С глубоким состраданием целую ваши полные слез глаза.

Оливье».

24 июля. Ронсьер.

«Ваше письмо утешило бы меня, друг мой, если хоть что-нибудь могло бы облегчить обрушившееся на меня страшное горе. Вчера мы ее похоронили, и с тех пор, как ее бедное, бездыханное тело покинуло этот дом, мне кажется, что я одна на свете. Человек любит свою мать, почти не сознавая, не чувствуя, потому что это так же естественно, как сама жизнь, и лишь в момент последнего расставания замечает он, как глубоки корни этой любви. Никакая другая привязанность не сравнима с этой, потому что все другие — случайны, а эта врожденная, все другие навязаны нам позднее разными житейскими обстоятельствами, а эта живет с первого нашего дня в самой нашей крови. И потом, потом теряешь ведь не только мать, а вместе с нею наполовину уходит само наше детство, ведь наша жизнь, маленькая детская жизнь, принадлежит ей столько же, сколько нам самим. Она одна знала ее так, как мы сами, знала множество далеких, незначительных и милых мелочей, которые были и навсегда остаются первыми сладостными волнениями нашего сердца. Ей одной я еще могла сказать: «Помнишь, мама, тот день, когда… Помнишь, мама, фарфоровую куклу, которую подарила мне бабушка?» Вдвоем с нею мы перебирали длинные, милые четки простых и смешных воспоминаний, неизвестных теперь никому на свете, кроме меня. Значит, умерла часть меня, самая старая, самая лучшая часть. Я лишилась бедного сердца, где еще жила целиком та маленькая девочка, которою я была когда-то. Теперь уже никто больше не знает, никто не помнит маленькую Анну, ее короткие юбочки, ее смех, ее капризы.

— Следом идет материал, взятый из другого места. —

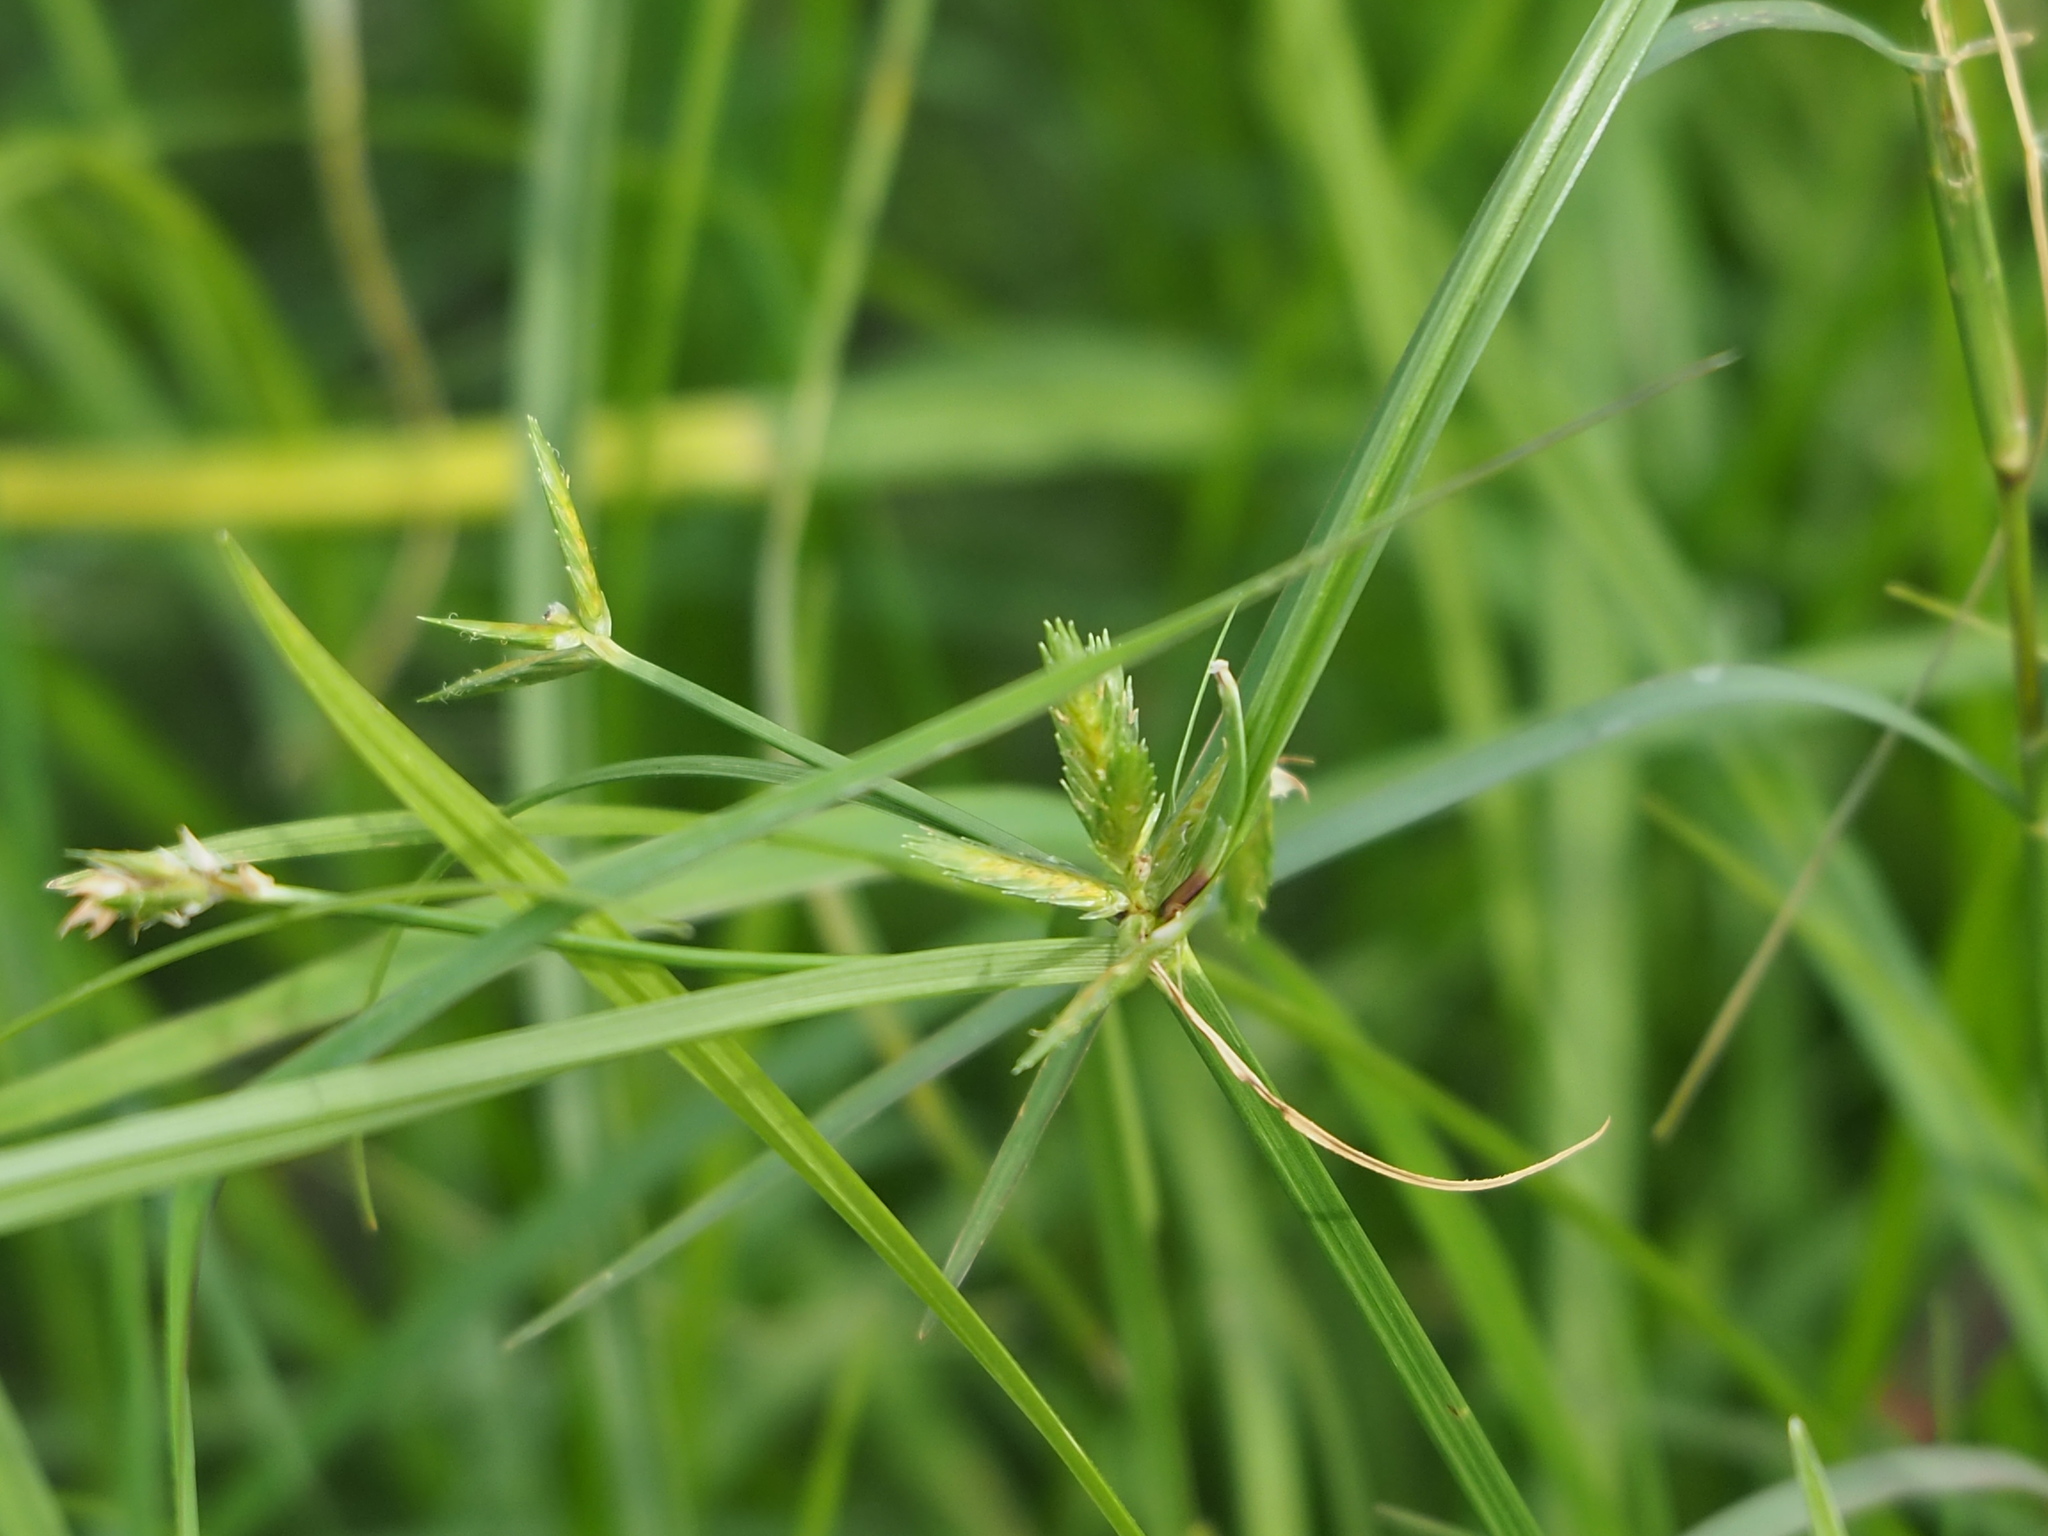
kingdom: Plantae
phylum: Tracheophyta
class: Liliopsida
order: Poales
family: Cyperaceae
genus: Cyperus
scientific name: Cyperus compressus
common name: Poorland flatsedge
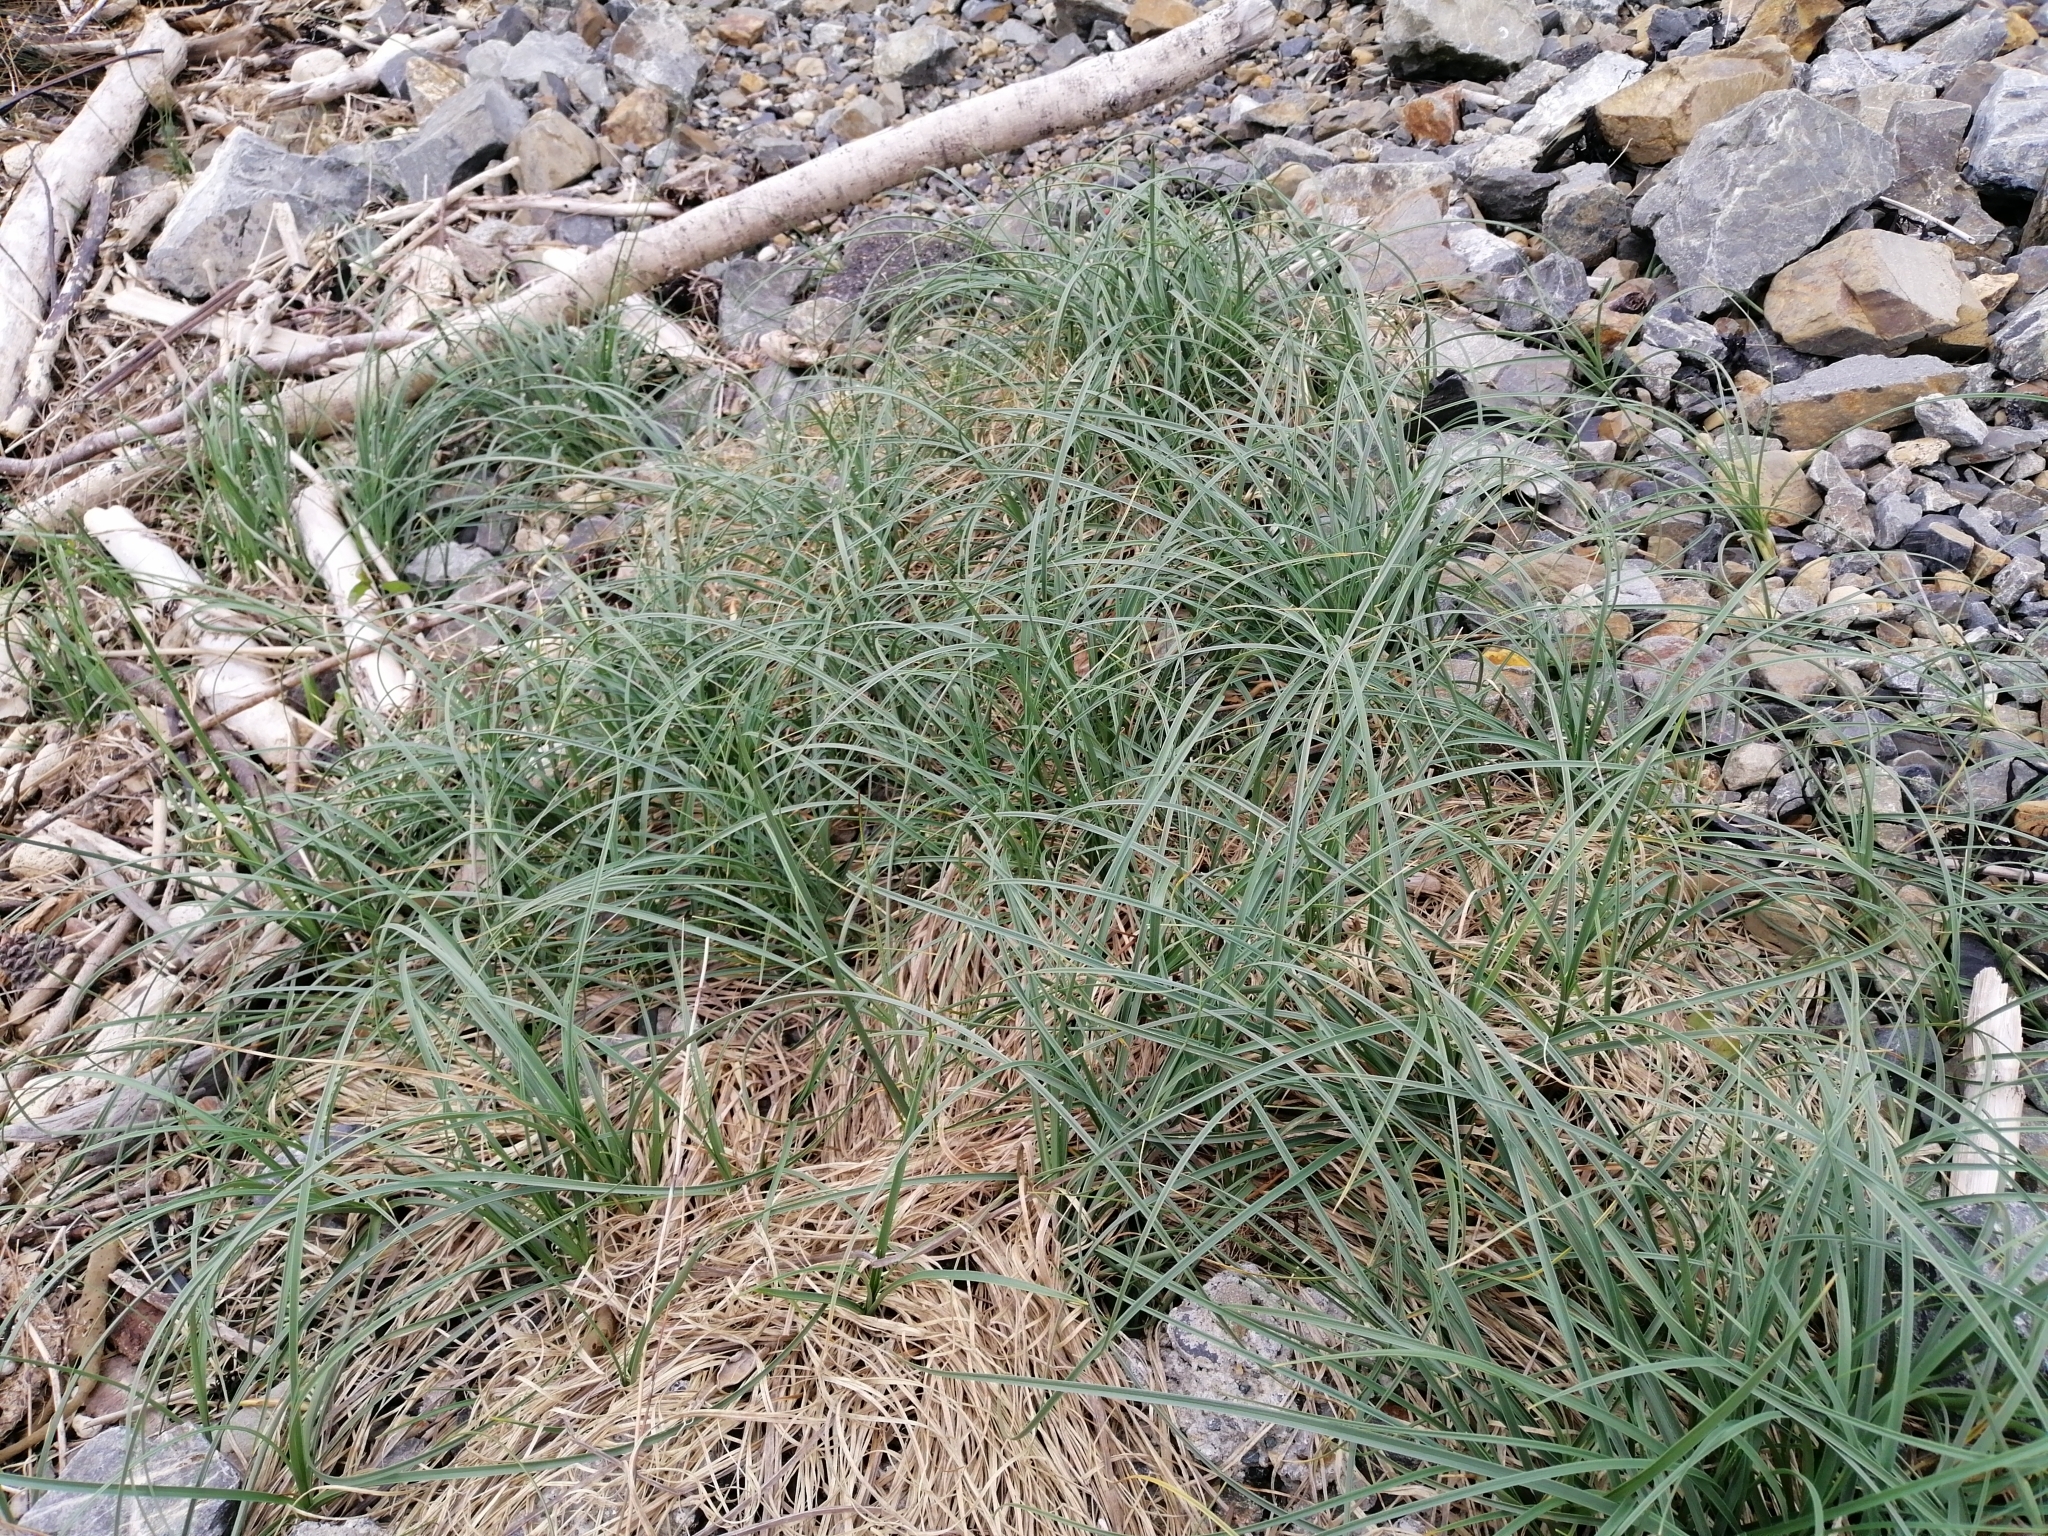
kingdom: Plantae
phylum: Tracheophyta
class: Liliopsida
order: Poales
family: Cyperaceae
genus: Carex
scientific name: Carex pumila
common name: Dwarf sedge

И придет день, и, быть может, он уже не так далек, когда и я уйду, оставив мою дорогую Аннету одну на свете, как теперь меня оставила мама. До чего все это грустно, тяжко, жестоко! Однако об этом никогда не думаешь, не замечаешь, что смерть каждую минуту уносит кого-нибудь, как унесет вскоре и нас. Если бы мы замечали, если бы думали об этом, если бы не рассеивались, не развлекались, не ослепляли себя всем проходящим перед нами, невозможно было бы жить, потому что зрелище такой бесконечной бойни свело бы нас с ума.

Я так разбита, я в таком отчаянии, что у меня нет больше сил за что-либо приняться. День и ночь думаю я о бедной маме, заколоченной в этот ящик, зарытой в землю, в поле, под дождем, о том, что ее старое лицо, которое я с такою радостью целовала, — теперь уже только страшная гниющая масса. О, какой ужас, друг мой, какой ужас!

Когда я потеряла папу, я только что вышла замуж и не чувствовала всего этого так остро, как в настоящее время. Пожалейте же меня, думайте обо мне, пишите. Вы так нужны мне теперь.

Анна».

Париж. 25 июля.

«Мой бедный друг!

Ваше горе причиняет мне страшное страдание. Жизнь представляется мне теперь тоже не в розовом свете. После вашего отъезда я одинок, заброшен, у меня нет ни привязанности, ни убежища. Все утомляет меня, раздражает, все мне надоело. Беспрестанно думаю о вас и о нашей Аннете, чувствуя, как далеко от меня вы обе, а между тем мне необходимо, чтобы вы были подле меня.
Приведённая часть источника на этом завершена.